On Friday evening, this subject became a topic for discussion on the HBO program, Real Time with Bill Maher.  Maher reminded us of Obama’s campaign promise to do away with the “don’t ask – don’t tell” policy — particularly since so many of its targets happened to have served as Arabic translators.  We just don’t have enough personnel with that skill.  I agree with Maher’s belief that the rationale for adhering to the “don’t ask – don’t tell” policy arises from the fact that sexual harassment is a huge problem in the military.  Things haven’t changed all that much since the days of the “Tailhook” scandal.  In fact, they may now be much worse.  The military brass probably fears that if the “don’t ask – don’t tell” policy were rescinded, they could find themselves with an enormous increase in sexual harassment claims.  For example, an “out” Sgt.

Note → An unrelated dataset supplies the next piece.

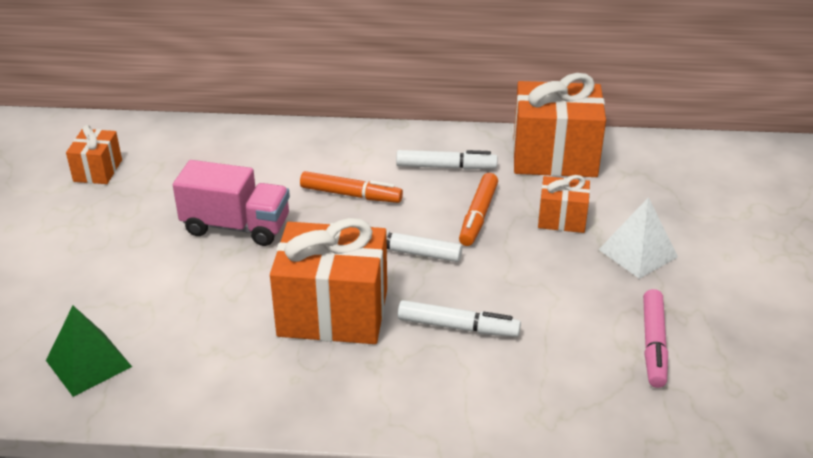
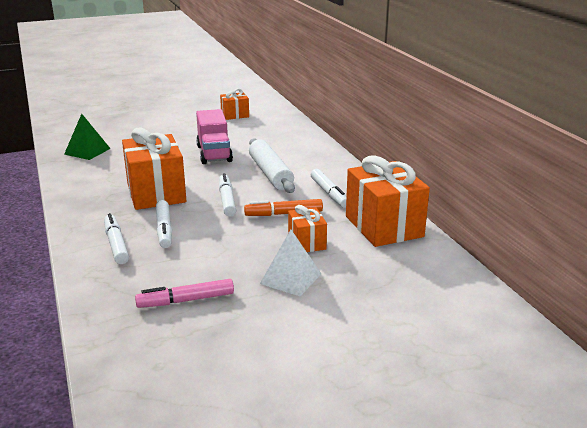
camera: 65 degrees right, 10 degrees down
orange marker [300,171,403,203] -> white rolling pin [249,138,295,193]
none -> white marker [104,213,129,264]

Butch Topington might feel emboldened about harassing the new recruits.

This subject was fresh in my mind as I watched Sean Penn’s fantastic, Oscar-winning performance in the film, Milk.  I was particularly impressed by Penn’s delivery of those important comments, spoken by gay activist Harvey Milk, into his tape recorder, after realizing that his eventual assassination would be more than likely:

I ask for the movement to continue because it’s not about personal gain.  It’s not about ego and it’s not about power.  It’s about the “Us”es out there — Not just the gays, but the blacks and the Asians and the seniors and the disabled — the “Us”es.

Without hope, the “Us”es give up.  And I know you can’t live on hope alone, but without hope life is not worth living.  So you … and you … and you — You gotta’ give ’em hope!  You gotta’ give ’em hope!

Candidate Obama spoke eloquently about “the audacity of hope”.  Nevertheless, President Obama seems to increasingly demonstrate “the audacity of nope”.

I believe there is still hope for those individuals in the same situation as Daniel Choi.  Now that they are out of the service, they should start working for “the big bucks” as contractors.  They could call themselves Gay Private Contractors (GPCs) or Gay Military Contractors (GMCs).  They should start their own business to compete with Blackwater (now known as Xe).  They might want to call it:  Gaywater.  Gaywater could promote its translation and interrogation service with a slogan such as:  “When we ask — they tell.”  Although the President has stated that he wants to “reconsider” the role of military contractors, where else is he going to find Arabic translators?  These individuals had security clearances up to the point of their discharge, so it should be a relatively quick, easy process to obtain civilian security clearances for them.  (However, the GMCs should be advised not to take personally, the fact that a civilian security clearance is called a “Q” clearance.)  Although there would likely be some sort of hurdle involved in getting such security clearances for “dishonorably discharged” personnel, the simple fact is that the only “dishonorable” acts committed by these individuals were instances of telling the truth about themselves.